## Exercise objective
Below are the records; pull every line that includes "pulmonary".

## Data to use
※
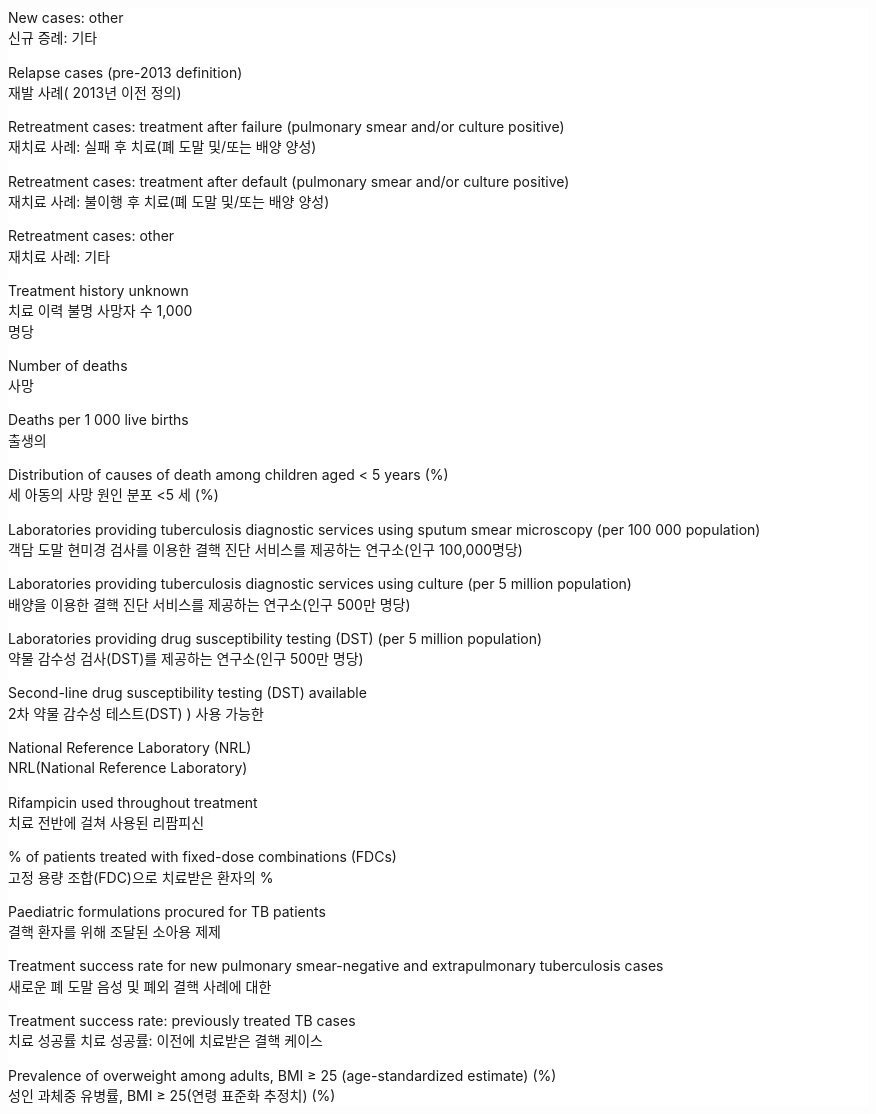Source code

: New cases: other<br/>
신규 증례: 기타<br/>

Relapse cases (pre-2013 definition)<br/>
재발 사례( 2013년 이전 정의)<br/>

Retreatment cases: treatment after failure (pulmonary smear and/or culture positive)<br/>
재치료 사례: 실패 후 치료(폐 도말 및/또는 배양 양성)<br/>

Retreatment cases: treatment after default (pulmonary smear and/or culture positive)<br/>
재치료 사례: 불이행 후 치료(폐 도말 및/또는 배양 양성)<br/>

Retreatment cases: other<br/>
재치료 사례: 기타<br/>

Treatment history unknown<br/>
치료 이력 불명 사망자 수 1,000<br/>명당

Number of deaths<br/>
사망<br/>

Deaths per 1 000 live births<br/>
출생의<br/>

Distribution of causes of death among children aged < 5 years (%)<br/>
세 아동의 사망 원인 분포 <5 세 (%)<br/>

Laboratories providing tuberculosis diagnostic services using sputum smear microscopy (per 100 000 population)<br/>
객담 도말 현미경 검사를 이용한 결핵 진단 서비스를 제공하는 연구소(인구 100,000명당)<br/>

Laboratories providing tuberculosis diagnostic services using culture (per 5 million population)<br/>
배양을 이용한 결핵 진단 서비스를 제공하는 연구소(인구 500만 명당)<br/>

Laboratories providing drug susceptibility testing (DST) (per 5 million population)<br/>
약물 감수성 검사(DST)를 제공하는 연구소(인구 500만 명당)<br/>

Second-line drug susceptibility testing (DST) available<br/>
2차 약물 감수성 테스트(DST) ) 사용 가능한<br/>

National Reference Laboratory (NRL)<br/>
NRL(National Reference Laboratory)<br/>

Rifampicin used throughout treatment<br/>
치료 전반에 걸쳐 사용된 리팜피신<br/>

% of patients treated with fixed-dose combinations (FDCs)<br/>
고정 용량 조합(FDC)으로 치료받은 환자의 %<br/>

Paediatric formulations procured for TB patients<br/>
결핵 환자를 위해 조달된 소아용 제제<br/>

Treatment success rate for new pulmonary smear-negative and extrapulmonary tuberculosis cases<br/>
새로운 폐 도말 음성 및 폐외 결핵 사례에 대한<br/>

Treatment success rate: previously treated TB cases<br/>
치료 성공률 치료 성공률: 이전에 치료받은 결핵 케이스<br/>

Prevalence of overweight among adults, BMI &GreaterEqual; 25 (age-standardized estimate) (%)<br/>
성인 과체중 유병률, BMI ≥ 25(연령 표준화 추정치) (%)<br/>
※
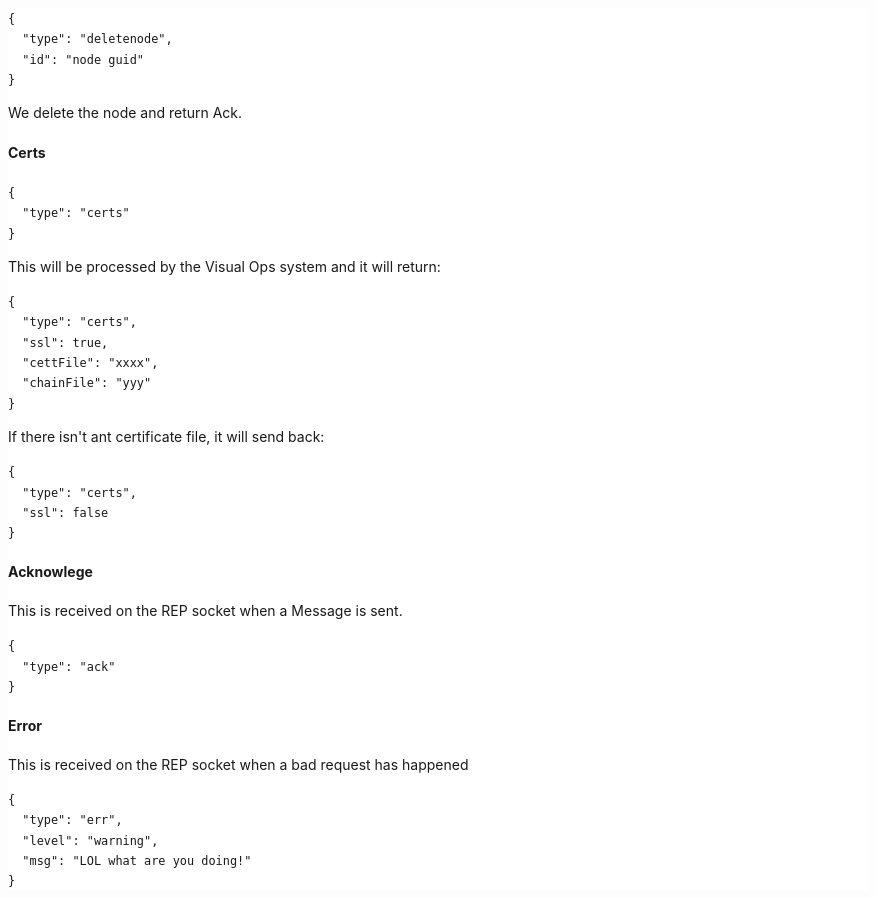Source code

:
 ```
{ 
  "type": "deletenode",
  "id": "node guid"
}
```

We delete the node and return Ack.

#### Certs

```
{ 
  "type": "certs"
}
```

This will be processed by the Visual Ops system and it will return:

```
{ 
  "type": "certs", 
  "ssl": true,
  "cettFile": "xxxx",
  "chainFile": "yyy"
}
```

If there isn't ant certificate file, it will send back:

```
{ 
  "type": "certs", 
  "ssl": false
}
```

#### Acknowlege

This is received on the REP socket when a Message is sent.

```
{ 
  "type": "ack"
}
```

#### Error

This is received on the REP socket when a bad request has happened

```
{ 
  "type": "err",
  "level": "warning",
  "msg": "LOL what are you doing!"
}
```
※
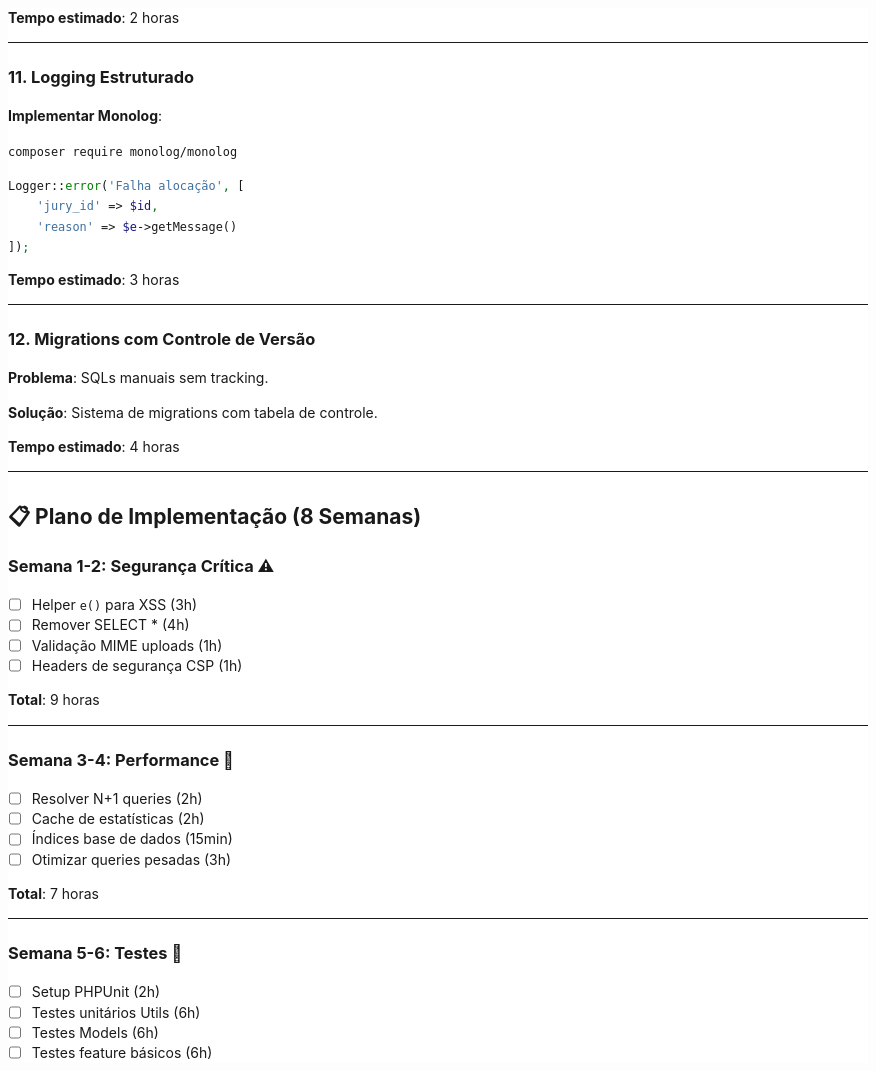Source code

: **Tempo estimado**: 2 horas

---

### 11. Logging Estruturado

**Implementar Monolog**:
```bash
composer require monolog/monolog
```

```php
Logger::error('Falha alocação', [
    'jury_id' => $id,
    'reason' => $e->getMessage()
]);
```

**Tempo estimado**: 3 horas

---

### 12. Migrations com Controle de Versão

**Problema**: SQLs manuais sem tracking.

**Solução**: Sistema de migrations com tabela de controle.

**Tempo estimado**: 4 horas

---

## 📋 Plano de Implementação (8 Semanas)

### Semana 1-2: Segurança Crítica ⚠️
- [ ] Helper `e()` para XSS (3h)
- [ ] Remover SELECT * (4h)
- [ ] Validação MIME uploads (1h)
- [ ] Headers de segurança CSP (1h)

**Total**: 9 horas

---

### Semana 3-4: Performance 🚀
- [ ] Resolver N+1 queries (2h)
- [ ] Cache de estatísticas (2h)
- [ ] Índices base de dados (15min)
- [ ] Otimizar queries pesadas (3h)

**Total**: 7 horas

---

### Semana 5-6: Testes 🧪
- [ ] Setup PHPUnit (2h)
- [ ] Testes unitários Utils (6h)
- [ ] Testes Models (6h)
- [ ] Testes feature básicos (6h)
※
## Answer below
Retreatment cases: treatment after failure (pulmonary smear and/or culture positive)<br/>
Retreatment cases: treatment after default (pulmonary smear and/or culture positive)<br/>
Treatment success rate for new pulmonary smear-negative and extrapulmonary tuberculosis cases<br/>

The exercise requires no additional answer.